Muito embora, toda a imprensa divulgo que a operação da polícia federal se refere ao fundo de participação dos municípios e ao INSS, deve-se, de logo, ficar claro que o município de itabela está com suas contas em dia, não havendo a necessidade de se ajuizar ação com o propósito de se revisar o repasse de fpm, e, no caso, do INSS. Não há a necessidade visto que o município está vinculado à capremi, sendo assim, não a qualquer liame do município com os objetivos da investigação policial.
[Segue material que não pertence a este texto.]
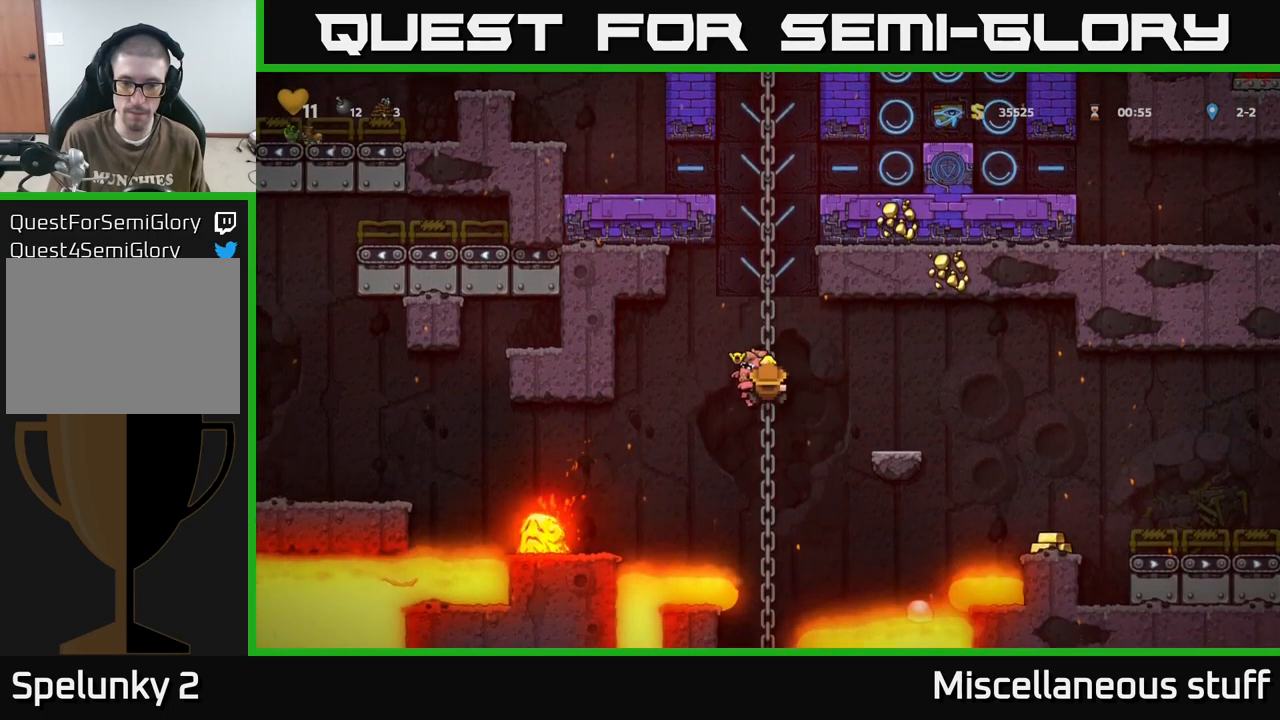
{"buttons": [], "events": [[83, "DPAD_DOWN", "up"]]}
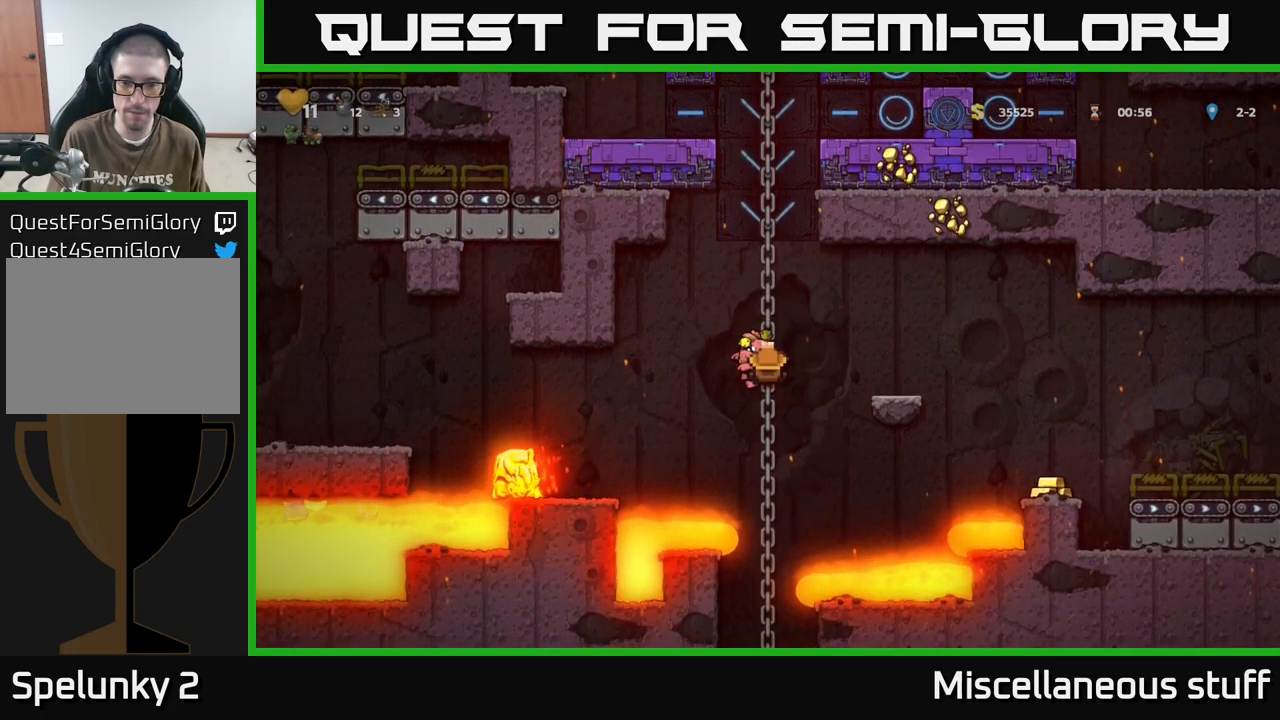
{"buttons": [], "events": []}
Ocorre que, por obra do destino e por ser prefeito de um município do Extremo Sul da Bahia, o prefeito Júnior Dapé, fora procurado por um dos investigados da operação que lhe ofereceu serviço de advocacia através da análise da situação do município, sem qualquer compromisso, o que não se sabe se fora realizado ou não.
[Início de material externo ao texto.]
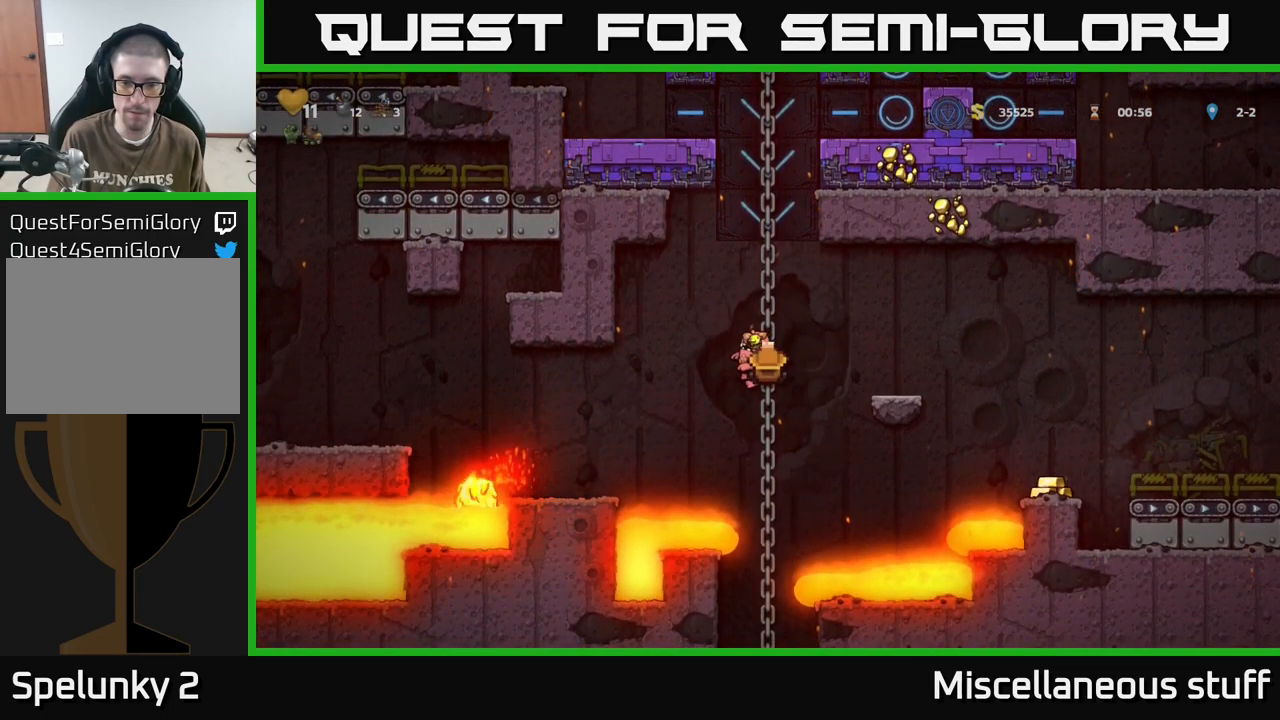
{"buttons": [], "events": []}
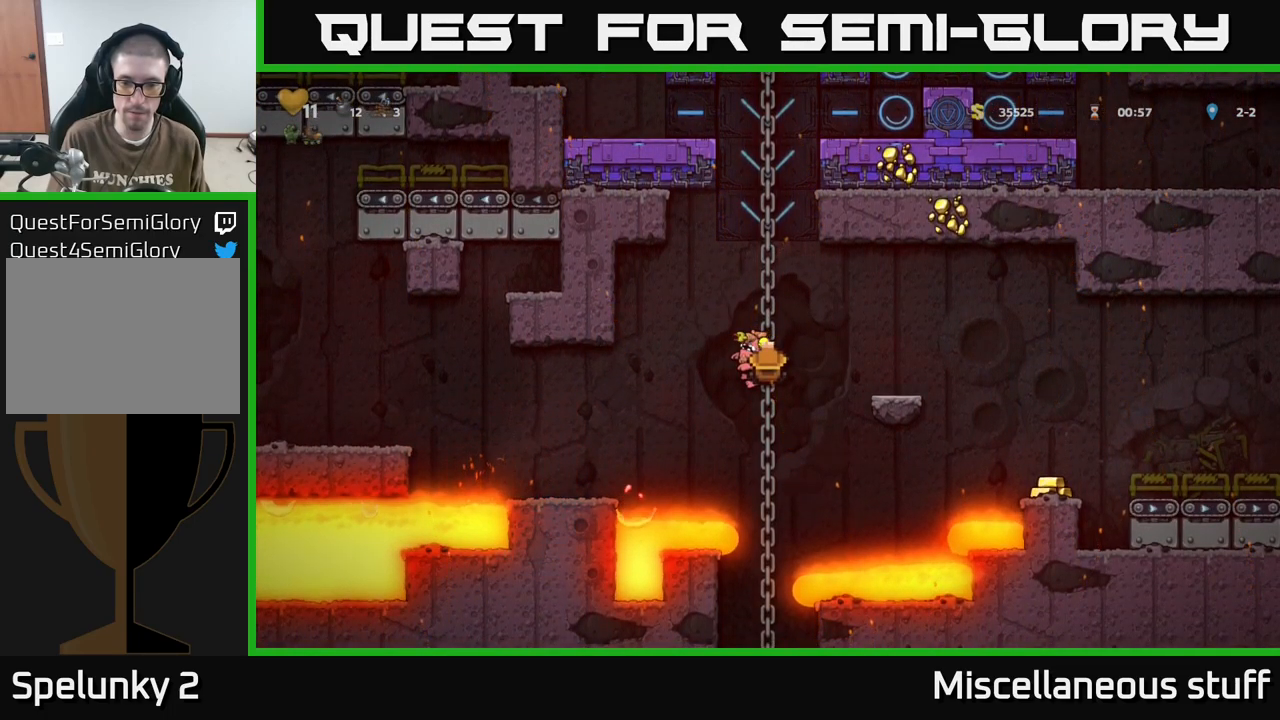
{"buttons": [], "events": []}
Todavia, devido ao contato realizado com o investigado, o prefeito Júnior Dapé acabou tendo o seu nome incluído nas investigações, sendo então determinada a sua presença nas investigações para saber quais as promessas e o que mais o investigado havia descrito.
Neste sentido, é que deve ficar bem claro que o prefeito Júnior Dapé não contratou nenhum serviço de advocacia de nenhum dos envolvido na investigação, a única coisa que aconteceu foi um contato telefônico.
Ainda a assessoria jurídica do prefeito de itabela afirma que, o prefeito Júnior Dapé permanece no cargo normalmente e que por essa decisão judicial não foi e nem vai ser afastado do cargo de prefeito, portanto Júnior Dapé permanecerá no exercício do seu mandato.
Por: assessoria jurídica do prefeito.